TRIBUNNEWS.COM, JAKARTA - Pertamina disarankan mencari partner perusahaan migas lain untuk mengembangkan Blok Rokan demi menjaga produksi.
Pertamina akan menjadi pengelola Blok Rokan selama 20 tahun ke depan pasca keputusan Pemerintah pada 31 Juli 2018 lalu yang menyerahkan pengelolaan Blok Rokan kepada Pertamina setelah kontrak PT Chevron Pacific Indonesia (CPI) berakhir tahun 2021.
Pertamina dipercaya mengelola blok tersebut setelah Pertamina berani memberikan signature bonus sebesar USD $ 784 juta, komitmen kerja pasti sebesar USD $500 juta,potensi pendapatan negara sebesar USD $ 20 Milyar dan diskresi tambahan split sebesar 8% atas dasar rata-rata produksi 220.000 BOPD dengan cadangan produksi 500 juta - 1,5 milyar barel.
“Kami menyambut baik pengumuman ini dan mengapresiasi Kementrian ESDM karena dengan hal ini jelas membuktikan bahwa pemerintahaan saat ini tidak pro asing dan tetap mengutamakan BUMN. Stigma bahwa pemerintah pro asing sudah terpatahkan,” sebut Mamit Setiawan, Direktur
Executive Energy Watch dalam keterangan pers tertulisnya kepada Tribunnews, Jumat (24/8/2018).
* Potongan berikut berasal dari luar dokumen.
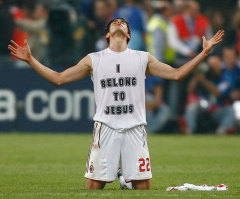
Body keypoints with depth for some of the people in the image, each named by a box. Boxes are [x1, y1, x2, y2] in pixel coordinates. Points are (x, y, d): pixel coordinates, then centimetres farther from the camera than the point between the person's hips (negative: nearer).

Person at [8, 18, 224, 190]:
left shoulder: (142, 58, 13)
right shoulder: (93, 60, 10)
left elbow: (176, 73, 14)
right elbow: (59, 78, 13)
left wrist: (204, 53, 8)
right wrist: (30, 60, 6)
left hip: (134, 129, 1)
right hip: (106, 127, -1)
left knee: (143, 183, -6)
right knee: (94, 183, -7)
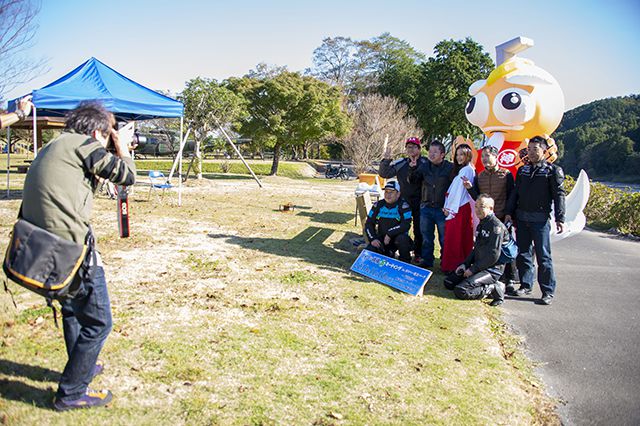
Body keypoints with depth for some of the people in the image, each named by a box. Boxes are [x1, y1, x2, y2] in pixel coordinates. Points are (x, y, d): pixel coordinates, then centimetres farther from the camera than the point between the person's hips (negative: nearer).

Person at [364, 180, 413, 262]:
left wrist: (390, 234, -26)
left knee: (402, 239, -38)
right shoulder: (378, 205, 4)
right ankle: (388, 255, 13)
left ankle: (405, 262, -9)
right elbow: (369, 223, 6)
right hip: (381, 238, 4)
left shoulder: (403, 206, -10)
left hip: (397, 236, -4)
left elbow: (406, 225, -21)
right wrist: (373, 239, -9)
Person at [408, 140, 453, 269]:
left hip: (442, 209, -4)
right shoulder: (424, 166, 6)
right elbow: (413, 181, 11)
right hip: (426, 208, 4)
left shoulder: (450, 168, -7)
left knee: (444, 238, 5)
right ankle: (427, 260, 24)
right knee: (426, 236, 12)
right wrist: (412, 170, -7)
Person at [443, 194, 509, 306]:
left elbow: (493, 256, -20)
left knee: (460, 291, -22)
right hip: (478, 266, 10)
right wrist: (465, 264, 4)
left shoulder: (496, 226, -16)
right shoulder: (481, 224, 13)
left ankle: (494, 289, -5)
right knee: (448, 282, 5)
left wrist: (473, 269, -16)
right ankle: (488, 285, 5)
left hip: (492, 270, -10)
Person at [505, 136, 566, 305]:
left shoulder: (552, 170, -1)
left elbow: (559, 195, -5)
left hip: (540, 219, -5)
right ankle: (526, 285, 20)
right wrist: (509, 212, 8)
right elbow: (515, 193, 16)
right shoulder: (522, 170, 14)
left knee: (543, 256, -3)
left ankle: (548, 291, 4)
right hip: (522, 217, 5)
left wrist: (560, 219, -12)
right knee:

Mamit menyatakan, dengan dimumumkan pengelola baru Blok Rokan, Pertamina punya waktu yang lebih lama untuk mempersiapkan diri mengelola blok migas tersebut.
"Jangan sampai mereka mengalami hal sama saat peralihan Blok Mahakam dari Total kepada Pertamina
dimana produksinya langsung turun tidak sesuai dengan target," kata dia.
Padahal, sudah ada peralihan selama 1 tahun sebelum dari sebelum kontrak habis. Tahun 2017 produksi Blok Mahakam sebesar 1.200 mmscfd. Saat ini produksi gas di Blok Mahakam 957 mmscfd dari target
1.008 mmscfd dan minyak sebesar 43.000 BOPD dari target 46.000 BOPD.
Untuk mengelola Blok Rokan, biaya yang dibutuhkan sebesar 1.4 miliar dolar AS per tahun.
“Biaya untuk mengelola Blok Rokan tidak sedikit. Pertamina harus segera bergerak mencari partner untuk share down dalam pengelolaan Blok Rokan,” sarannya.
Baca: Tersengat Kasus Suap Proyek Listrik, Pagi Tadi Idrus Marham Temui Jokowi Sebelum Putuskan Mundur
Mamit juga menyatakan share down saham melalui mekanisme farm in & farm out bukan hal yang terlarang dalam industri hulu migas karena melalui skema ini Pertamina bisa berbagi resiko dengan partnernya.
“Proses pemilihan partner kita serahkan kepada Pertamina untuk mencari yang terbaik dan memang mempunyai pengalaman dalam mengelola industry hulu migas," kata dia.
Yang penting, calon partner tersebut harus mempunyai dana yang cukup serta teknologi memadai untuk mengelola Blok Rokan.
Mereka tidak harus berpartner dengan kontraktor eksisting saat ini yaitu Chevron Pacific Indonesia (CPI).
"Biarkan proses berlangsung Bisnis to Bisnis dengan transparan sehingga tidak menimbulkan kecurigaan di masyarakat," ungkapnya.